— THE PROBLEM —
Please edit the material below by replacing "AUGUST" with "JULY" and leaving everything else as is. Omit the pictures from your answer.

— INPUT MATERIAL —

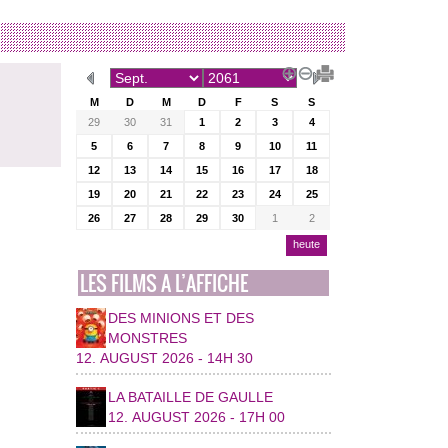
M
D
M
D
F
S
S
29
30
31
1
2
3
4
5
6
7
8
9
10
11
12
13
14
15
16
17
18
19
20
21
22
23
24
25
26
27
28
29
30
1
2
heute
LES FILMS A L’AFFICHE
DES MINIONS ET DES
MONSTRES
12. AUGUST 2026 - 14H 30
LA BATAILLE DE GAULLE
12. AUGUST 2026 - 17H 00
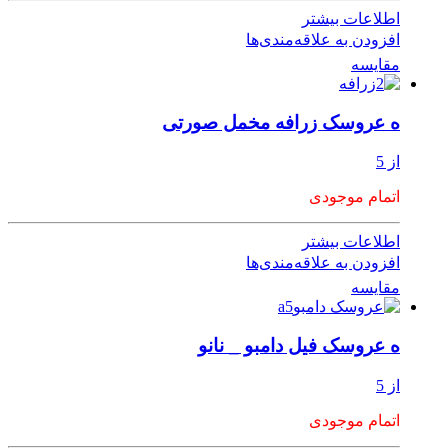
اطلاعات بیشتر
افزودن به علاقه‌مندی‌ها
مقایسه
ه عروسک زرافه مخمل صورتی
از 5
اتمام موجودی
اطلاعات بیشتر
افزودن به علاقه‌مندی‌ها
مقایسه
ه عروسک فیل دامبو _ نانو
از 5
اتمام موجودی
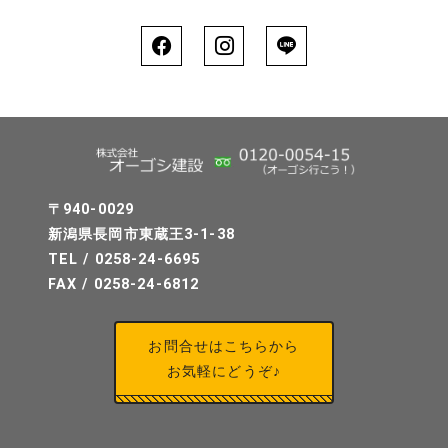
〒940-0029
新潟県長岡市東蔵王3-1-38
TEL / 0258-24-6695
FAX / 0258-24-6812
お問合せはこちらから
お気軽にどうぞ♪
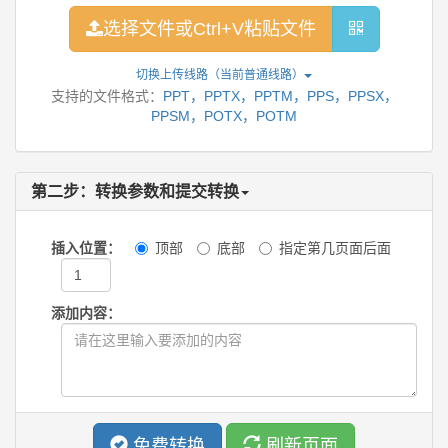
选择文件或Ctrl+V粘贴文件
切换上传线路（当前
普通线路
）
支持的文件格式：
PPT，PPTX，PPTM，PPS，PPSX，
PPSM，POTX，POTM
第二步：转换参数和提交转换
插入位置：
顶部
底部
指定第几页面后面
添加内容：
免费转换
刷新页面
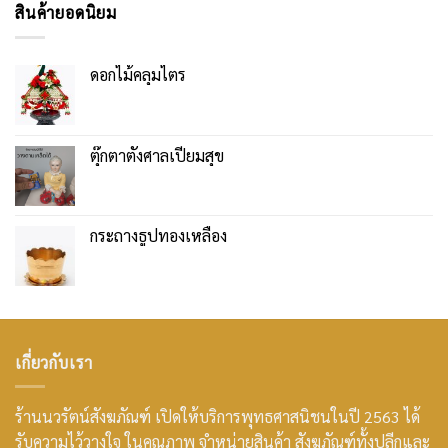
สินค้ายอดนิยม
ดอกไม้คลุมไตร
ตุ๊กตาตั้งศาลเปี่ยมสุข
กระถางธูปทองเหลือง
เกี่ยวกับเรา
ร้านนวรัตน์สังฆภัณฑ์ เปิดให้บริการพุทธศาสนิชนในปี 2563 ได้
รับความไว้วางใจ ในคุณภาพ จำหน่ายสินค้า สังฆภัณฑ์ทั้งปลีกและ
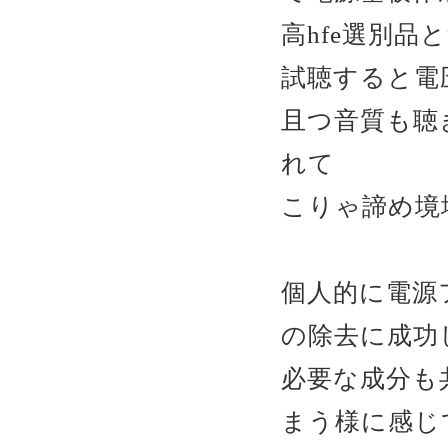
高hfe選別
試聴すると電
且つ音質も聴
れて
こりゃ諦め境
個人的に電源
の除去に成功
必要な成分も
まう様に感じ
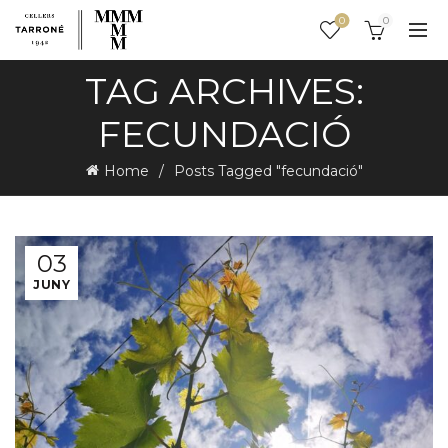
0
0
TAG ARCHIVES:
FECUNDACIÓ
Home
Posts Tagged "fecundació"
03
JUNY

— EXERCISE RESULT —
M
D
M
D
F
S
S
29
30
31
1
2
3
4
5
6
7
8
9
10
11
12
13
14
15
16
17
18
19
20
21
22
23
24
25
26
27
28
29
30
1
2
heute
LES FILMS A L’AFFICHE
DES MINIONS ET DES
MONSTRES
12. JULY 2026 - 14H 30
LA BATAILLE DE GAULLE
12. JULY 2026 - 17H 00
اطلاعات بیشتر
افزودن به علاقه‌مندی‌ها
مقایسه
ه عروسک زرافه مخمل صورتی
از 5
اتمام موجودی
اطلاعات بیشتر
افزودن به علاقه‌مندی‌ها
مقایسه
ه عروسک فیل دامبو _ نانو
از 5
اتمام موجودی
〒940-0029
新潟県長岡市東蔵王3-1-38
TEL / 0258-24-6695
FAX / 0258-24-6812
お問合せはこちらから
お気軽にどうぞ♪
选择文件或Ctrl+V粘贴文件
切换上传线路（当前
普通线路
）
支持的文件格式：
PPT，PPTX，PPTM，PPS，PPSX，
PPSM，POTX，POTM
第二步：转换参数和提交转换
插入位置：
顶部
底部
指定第几页面后面
添加内容：
免费转换
刷新页面
สินค้ายอดนิยม
ดอกไม้คลุมไตร
ตุ๊กตาตั้งศาลเปี่ยมสุข
กระถางธูปทองเหลือง
เกี่ยวกับเรา
ร้านนวรัตน์สังฆภัณฑ์ เปิดให้บริการพุทธศาสนิชนในปี 2563 ได้
รับความไว้วางใจ ในคุณภาพ จำหน่ายสินค้า สังฆภัณฑ์ทั้งปลีกและ
高hfe選別
試聴すると電
且つ音質も聴
れて
こりゃ諦め境
個人的に電源
の除去に成功
必要な成分も
まう様に感じ
0
0
TAG ARCHIVES:
FECUNDACIÓ
Home
Posts Tagged "fecundació"
03
JUNY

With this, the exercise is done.